Outright International honored the singer and long-time ally at the gala that raised nearly $1.5 million for the global LGBTQ and intersex advocacy group. Levi Strauss and VoteLGBT, a group that seeks to increase LGBTQ representation in Brazilian politics, also received awards at the event that Laverne Cox emceed.

“These people have courage — you have the courage to stand up,” said Lauper in her acceptance speech, specifically referring to VoteLGBT and its work in Brazil.

‘I just saw a lot of things that weren’t right’

Lauper’s LGBTQ advocacy spans decades.

She co-founded True Colors United, which seeks to end homelessness among LGBTQ youth, in 2008. Gregory Lewis, who co-founded True Colors United alongside Lauper, introduced her at the Outright International gala.
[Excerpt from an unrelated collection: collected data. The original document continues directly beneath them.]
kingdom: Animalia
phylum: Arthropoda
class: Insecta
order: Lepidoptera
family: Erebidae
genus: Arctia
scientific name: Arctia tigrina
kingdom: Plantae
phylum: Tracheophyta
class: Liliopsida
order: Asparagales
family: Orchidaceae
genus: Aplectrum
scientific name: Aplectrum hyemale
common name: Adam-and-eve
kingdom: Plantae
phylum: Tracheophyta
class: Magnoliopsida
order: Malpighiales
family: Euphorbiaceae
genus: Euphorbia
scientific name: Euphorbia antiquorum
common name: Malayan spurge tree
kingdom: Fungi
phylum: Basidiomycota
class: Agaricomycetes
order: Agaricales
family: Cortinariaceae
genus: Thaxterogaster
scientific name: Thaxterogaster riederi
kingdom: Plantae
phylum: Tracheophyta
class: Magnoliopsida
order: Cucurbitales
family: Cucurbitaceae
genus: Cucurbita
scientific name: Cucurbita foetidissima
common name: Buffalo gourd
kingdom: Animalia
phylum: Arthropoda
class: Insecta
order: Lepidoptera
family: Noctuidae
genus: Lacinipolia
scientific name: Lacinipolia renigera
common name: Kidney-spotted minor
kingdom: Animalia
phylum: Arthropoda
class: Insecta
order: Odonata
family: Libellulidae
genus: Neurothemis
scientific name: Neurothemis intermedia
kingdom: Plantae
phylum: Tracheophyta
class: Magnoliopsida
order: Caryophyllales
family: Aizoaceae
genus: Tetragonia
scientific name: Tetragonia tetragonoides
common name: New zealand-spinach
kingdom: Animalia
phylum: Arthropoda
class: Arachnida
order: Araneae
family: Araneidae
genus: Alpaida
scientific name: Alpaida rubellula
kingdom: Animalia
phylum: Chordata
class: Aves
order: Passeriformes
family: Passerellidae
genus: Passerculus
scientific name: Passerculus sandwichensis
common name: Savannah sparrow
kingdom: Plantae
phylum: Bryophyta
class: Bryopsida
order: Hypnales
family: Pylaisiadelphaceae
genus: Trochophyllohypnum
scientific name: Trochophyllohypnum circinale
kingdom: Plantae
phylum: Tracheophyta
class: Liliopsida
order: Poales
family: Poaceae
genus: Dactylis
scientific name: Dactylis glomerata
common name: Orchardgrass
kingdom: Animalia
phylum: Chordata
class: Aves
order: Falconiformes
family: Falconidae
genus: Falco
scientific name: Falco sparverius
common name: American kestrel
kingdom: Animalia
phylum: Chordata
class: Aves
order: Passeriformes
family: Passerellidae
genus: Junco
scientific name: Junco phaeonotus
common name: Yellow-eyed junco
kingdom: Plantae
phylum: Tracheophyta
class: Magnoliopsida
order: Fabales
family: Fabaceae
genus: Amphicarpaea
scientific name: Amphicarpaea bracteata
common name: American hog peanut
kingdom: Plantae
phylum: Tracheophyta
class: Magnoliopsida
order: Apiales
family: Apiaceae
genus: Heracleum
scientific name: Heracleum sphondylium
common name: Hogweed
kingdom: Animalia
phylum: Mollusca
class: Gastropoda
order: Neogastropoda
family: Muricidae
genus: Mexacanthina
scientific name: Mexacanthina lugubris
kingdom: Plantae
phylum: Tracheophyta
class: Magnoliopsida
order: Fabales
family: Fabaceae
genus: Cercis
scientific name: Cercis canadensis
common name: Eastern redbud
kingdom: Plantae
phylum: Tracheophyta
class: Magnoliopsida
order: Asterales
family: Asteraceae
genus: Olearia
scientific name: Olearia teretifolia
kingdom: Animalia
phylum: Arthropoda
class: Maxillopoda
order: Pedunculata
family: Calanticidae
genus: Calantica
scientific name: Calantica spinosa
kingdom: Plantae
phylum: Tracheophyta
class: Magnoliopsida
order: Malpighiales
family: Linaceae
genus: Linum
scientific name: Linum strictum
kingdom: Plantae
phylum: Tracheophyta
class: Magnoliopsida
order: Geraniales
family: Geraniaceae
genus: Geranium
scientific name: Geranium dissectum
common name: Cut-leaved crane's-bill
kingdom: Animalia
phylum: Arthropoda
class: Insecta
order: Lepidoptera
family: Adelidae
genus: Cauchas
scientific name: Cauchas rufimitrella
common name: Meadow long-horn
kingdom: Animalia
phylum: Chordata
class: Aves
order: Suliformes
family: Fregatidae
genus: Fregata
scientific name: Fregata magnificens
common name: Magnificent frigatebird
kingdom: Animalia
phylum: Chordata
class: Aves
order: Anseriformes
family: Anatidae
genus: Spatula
Lauper in 2010 created the “Give a Damn” campaign through True Colors United that specifically encouraged straight people to support LGBTQ rights. She raised funds for True Colors United and the Stonewall Community Foundation when she was a contestant on President Donald Trump’s “The Celebrity Apprentice” the same year.

Lauper headlined the WorldPride 2019 opening ceremony in New York. She received the first U.N. High Note Global Prize for her LGBTQ rights advocacy later that year.

Lauper in 2022 performed at the White House ceremony during at which then-President Joe Biden signed the Respect for Marriage Act, which codified marriage rights for same-sex couples into federal law. Lauper last year was inducted into the Rock and Roll Hall of Fame.

Cyndi Lauper on Dec. 13, 2022, performs at the White House ceremony at which then-President Joe Biden signed the Respect for Marriage Act, which codified marriage rights for same-sex couples into federal law. (Washington Blade photo by Michael Key)

Lauper in her Outright International speech talked about her decision to support LGBTQ rights.

“I just saw a lot of things that weren’t right,” she said.

“Because I’m friend and family, I thought it would be important to show up here and be with you guys,” added Lauper.

She told gala attendees and honorees that they inspire her.

“Tonight was a big inspiration for me because I was feeling kind of down about how things are going,” said Lauper. “I know that we need to stand together in any civil rights movement — and that’s what it fucking is!”

Lauper reiterated that message when she spoke with the Blade. She also criticized those who “weaponize religion” in their opposition to LGBTQ rights in the U.S. and around the world.

“That’s very sad,” said Lauper. “Religion is supposed to be about humanity and love and understanding each other.”

Lauper urged gala attendees to vote and to encourage their families and friends to do the same. She also told them not to “give up.”

“We can never give up,” said Lauper. “Even though it might look like we’re not going anywhere, you guys made me see that we are.”

“That inspires people,” she added. “You make ripples and you change right before your eyes. It don’t look like much, but it is and it gets bigger and bigger and bigger.”